### [What you need to do]
Reproduce the opening lines of the records exactly, up to and including the line in which "haus erledigen lassen" occurs.

+++

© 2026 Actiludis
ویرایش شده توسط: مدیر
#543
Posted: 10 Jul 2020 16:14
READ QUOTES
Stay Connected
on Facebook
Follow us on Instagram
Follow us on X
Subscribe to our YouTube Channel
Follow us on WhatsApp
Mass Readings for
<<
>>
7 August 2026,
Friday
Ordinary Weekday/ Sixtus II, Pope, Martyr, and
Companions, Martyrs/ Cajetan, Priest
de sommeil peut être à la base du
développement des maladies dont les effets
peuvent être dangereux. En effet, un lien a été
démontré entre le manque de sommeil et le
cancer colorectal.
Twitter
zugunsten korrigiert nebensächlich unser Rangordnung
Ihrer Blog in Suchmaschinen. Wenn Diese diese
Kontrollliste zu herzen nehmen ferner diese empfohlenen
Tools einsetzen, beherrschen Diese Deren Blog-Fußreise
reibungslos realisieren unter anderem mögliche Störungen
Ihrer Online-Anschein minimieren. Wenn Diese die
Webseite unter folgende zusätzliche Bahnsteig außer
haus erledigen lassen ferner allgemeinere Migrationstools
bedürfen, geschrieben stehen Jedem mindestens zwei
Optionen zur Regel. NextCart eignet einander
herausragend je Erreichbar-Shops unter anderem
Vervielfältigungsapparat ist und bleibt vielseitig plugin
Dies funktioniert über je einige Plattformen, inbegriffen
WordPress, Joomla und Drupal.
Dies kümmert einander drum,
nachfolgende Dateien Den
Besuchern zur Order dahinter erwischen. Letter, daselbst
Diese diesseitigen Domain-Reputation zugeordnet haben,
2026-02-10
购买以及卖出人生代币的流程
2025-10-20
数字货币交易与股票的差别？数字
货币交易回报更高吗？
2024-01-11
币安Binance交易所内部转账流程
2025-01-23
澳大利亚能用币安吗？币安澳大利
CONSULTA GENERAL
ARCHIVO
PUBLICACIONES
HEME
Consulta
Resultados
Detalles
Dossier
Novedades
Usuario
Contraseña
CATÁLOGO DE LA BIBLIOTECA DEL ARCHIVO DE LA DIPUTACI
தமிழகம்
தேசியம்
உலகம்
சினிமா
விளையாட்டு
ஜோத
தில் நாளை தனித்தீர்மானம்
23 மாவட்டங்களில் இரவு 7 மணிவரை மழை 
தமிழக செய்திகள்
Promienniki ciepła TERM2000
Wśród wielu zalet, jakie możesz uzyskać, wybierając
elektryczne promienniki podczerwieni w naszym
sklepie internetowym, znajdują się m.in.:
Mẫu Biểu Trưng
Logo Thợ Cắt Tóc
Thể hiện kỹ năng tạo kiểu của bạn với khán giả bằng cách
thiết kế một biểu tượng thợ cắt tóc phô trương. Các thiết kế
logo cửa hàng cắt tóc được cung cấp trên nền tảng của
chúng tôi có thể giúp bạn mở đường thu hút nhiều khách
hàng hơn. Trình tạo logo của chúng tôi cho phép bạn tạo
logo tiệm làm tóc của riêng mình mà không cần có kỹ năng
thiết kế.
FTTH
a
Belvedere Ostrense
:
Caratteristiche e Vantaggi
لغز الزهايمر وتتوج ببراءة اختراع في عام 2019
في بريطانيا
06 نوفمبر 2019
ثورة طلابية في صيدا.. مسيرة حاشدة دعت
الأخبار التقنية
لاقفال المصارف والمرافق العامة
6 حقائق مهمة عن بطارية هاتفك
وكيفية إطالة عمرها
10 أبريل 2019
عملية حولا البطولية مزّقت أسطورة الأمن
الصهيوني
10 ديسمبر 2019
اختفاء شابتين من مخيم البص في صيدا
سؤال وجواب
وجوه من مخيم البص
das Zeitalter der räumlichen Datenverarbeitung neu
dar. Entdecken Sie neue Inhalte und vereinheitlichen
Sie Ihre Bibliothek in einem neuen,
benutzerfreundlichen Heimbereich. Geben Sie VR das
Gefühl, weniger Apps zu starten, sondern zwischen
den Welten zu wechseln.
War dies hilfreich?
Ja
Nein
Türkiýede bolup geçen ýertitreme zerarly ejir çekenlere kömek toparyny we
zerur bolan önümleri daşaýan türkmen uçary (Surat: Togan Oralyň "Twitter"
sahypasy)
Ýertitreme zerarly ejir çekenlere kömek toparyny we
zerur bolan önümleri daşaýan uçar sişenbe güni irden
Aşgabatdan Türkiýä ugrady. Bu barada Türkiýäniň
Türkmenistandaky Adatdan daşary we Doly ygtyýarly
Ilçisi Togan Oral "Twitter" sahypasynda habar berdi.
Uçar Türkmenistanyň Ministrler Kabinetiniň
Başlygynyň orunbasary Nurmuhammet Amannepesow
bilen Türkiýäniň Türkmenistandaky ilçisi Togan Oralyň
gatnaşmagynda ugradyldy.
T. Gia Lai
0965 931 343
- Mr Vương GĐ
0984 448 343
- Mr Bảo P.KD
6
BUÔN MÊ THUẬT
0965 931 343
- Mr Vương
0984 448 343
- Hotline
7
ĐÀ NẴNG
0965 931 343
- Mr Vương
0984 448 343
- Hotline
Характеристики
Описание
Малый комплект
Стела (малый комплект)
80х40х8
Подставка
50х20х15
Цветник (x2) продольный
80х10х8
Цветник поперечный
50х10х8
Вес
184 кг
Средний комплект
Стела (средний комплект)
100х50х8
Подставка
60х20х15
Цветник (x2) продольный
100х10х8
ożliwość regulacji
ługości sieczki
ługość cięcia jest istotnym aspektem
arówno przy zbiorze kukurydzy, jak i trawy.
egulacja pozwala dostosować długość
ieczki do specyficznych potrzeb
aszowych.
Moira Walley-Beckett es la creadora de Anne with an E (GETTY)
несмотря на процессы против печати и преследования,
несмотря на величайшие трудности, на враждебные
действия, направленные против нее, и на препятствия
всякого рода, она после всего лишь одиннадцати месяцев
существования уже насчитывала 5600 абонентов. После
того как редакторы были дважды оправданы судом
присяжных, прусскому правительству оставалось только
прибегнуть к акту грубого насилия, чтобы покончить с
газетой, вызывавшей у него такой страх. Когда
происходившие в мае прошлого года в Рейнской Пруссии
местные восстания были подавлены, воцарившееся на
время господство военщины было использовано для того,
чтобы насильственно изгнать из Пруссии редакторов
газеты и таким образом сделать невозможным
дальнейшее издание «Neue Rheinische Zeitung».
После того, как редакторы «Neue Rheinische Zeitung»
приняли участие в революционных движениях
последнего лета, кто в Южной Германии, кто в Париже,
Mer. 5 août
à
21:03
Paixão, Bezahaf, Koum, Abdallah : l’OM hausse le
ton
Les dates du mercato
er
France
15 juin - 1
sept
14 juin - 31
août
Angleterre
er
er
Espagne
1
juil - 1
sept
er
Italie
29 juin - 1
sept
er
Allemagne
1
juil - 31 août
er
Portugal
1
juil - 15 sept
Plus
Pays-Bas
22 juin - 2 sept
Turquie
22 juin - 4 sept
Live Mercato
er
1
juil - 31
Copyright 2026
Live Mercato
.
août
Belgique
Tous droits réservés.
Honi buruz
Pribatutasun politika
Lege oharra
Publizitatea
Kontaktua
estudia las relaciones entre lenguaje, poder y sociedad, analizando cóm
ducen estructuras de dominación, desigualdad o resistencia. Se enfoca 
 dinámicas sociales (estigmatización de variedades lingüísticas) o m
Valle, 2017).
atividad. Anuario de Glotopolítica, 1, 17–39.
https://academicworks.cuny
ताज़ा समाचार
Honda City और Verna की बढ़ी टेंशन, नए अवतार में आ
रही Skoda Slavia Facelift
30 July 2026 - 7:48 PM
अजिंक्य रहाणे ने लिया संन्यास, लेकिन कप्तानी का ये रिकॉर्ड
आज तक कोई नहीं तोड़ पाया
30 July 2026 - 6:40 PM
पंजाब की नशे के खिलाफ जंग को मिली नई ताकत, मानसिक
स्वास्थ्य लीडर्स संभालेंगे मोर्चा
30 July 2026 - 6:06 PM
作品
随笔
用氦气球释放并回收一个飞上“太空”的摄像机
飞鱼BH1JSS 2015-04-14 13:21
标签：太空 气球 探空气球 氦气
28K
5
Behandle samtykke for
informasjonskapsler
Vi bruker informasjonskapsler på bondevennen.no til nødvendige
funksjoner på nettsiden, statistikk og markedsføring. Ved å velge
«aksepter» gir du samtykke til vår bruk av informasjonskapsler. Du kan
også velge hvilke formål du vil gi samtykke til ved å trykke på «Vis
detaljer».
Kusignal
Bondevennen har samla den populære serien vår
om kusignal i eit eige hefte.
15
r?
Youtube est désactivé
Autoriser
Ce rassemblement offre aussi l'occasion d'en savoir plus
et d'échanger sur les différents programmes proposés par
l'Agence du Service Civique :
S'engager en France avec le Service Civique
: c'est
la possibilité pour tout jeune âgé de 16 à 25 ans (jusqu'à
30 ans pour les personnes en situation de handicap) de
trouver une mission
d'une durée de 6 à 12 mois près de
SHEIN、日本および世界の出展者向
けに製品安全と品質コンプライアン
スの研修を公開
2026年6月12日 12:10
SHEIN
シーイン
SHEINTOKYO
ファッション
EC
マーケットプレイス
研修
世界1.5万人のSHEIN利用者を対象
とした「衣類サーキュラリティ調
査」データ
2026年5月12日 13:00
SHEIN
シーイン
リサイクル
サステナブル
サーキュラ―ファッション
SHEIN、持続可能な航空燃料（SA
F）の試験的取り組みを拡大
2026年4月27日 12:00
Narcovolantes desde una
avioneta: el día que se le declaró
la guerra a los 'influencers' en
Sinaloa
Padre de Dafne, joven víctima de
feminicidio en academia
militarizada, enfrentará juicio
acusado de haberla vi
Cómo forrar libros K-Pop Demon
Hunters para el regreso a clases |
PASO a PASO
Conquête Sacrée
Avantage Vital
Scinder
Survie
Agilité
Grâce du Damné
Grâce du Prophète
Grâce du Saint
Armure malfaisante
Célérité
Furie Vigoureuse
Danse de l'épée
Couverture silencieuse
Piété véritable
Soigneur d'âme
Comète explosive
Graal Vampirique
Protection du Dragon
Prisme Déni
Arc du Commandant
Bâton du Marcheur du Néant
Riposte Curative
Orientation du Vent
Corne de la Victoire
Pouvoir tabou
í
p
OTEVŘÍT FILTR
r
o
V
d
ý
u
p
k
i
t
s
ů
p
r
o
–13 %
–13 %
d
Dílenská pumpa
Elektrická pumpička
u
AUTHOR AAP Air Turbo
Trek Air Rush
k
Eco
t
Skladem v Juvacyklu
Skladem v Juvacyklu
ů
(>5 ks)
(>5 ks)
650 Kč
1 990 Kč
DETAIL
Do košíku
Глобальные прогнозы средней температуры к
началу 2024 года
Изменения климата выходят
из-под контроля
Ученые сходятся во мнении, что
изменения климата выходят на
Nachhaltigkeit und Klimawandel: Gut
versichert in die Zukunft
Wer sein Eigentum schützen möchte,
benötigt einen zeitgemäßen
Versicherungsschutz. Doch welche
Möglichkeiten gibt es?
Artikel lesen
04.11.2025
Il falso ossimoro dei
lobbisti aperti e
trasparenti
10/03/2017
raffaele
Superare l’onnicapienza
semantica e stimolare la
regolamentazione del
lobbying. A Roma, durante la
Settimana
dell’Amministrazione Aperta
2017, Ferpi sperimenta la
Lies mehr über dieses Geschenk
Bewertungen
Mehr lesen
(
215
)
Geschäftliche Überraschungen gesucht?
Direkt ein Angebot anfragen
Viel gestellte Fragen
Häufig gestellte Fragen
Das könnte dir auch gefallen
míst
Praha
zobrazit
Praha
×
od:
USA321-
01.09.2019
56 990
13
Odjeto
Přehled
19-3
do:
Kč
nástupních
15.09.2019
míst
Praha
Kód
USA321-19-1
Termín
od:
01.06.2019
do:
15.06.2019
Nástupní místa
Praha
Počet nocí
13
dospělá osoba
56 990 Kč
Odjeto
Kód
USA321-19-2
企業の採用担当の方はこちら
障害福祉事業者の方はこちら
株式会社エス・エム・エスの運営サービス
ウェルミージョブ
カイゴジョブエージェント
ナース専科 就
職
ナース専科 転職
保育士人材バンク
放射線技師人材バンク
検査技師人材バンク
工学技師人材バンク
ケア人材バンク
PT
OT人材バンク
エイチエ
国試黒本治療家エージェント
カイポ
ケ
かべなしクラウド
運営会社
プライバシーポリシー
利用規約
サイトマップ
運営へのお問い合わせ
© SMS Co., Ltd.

+++

### [Answer space]
© 2026 Actiludis
ویرایش شده توسط: مدیر
#543
Posted: 10 Jul 2020 16:14
READ QUOTES
Stay Connected
on Facebook
Follow us on Instagram
Follow us on X
Subscribe to our YouTube Channel
Follow us on WhatsApp
Mass Readings for
<<
>>
7 August 2026,
Friday
Ordinary Weekday/ Sixtus II, Pope, Martyr, and
Companions, Martyrs/ Cajetan, Priest
de sommeil peut être à la base du
développement des maladies dont les effets
peuvent être dangereux. En effet, un lien a été
démontré entre le manque de sommeil et le
cancer colorectal.
Twitter
zugunsten korrigiert nebensächlich unser Rangordnung
Ihrer Blog in Suchmaschinen. Wenn Diese diese
Kontrollliste zu herzen nehmen ferner diese empfohlenen
Tools einsetzen, beherrschen Diese Deren Blog-Fußreise
reibungslos realisieren unter anderem mögliche Störungen
Ihrer Online-Anschein minimieren. Wenn Diese die
Webseite unter folgende zusätzliche Bahnsteig außer
haus erledigen lassen ferner allgemeinere Migrationstools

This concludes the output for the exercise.